Content starts

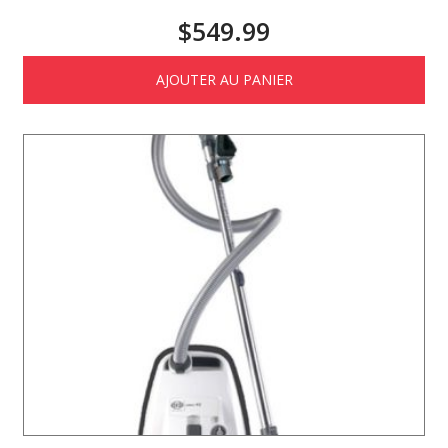
$
549.99
AJOUTER AU PANIER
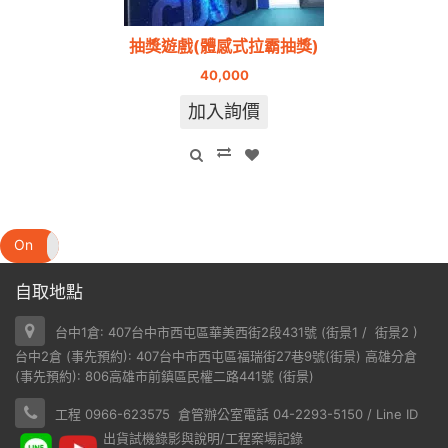
抽獎遊戲(體感式拉霸抽獎)
40,000
加入詢價
On
Off
自取地點
台中1倉: 407台中市西屯區華美西街2段431號 (
街景1
/
街景2
)
台中2倉 (事先預約): 407台中市西屯區福瑞街27巷9號(
街景
) 高雄分倉
(事先預約): 806高雄市前鎮區民權二路441號 (
街景
)
工程 0966-623575 倉管辦公室電話 04-2293-5150 / Line ID
出貨試機錄影與說明/工程案場記錄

Content ends

▶ _Job_
Transcribe everything above exactly. Do not include the pictures.

▶ _Task result_
$
549.99
AJOUTER AU PANIER
抽獎遊戲(體感式拉霸抽獎)
40,000
加入詢價
On
Off
自取地點
台中1倉: 407台中市西屯區華美西街2段431號 (
街景1
/
街景2
)
台中2倉 (事先預約): 407台中市西屯區福瑞街27巷9號(
街景
) 高雄分倉
(事先預約): 806高雄市前鎮區民權二路441號 (
街景
)
工程 0966-623575 倉管辦公室電話 04-2293-5150 / Line ID
出貨試機錄影與說明/工程案場記錄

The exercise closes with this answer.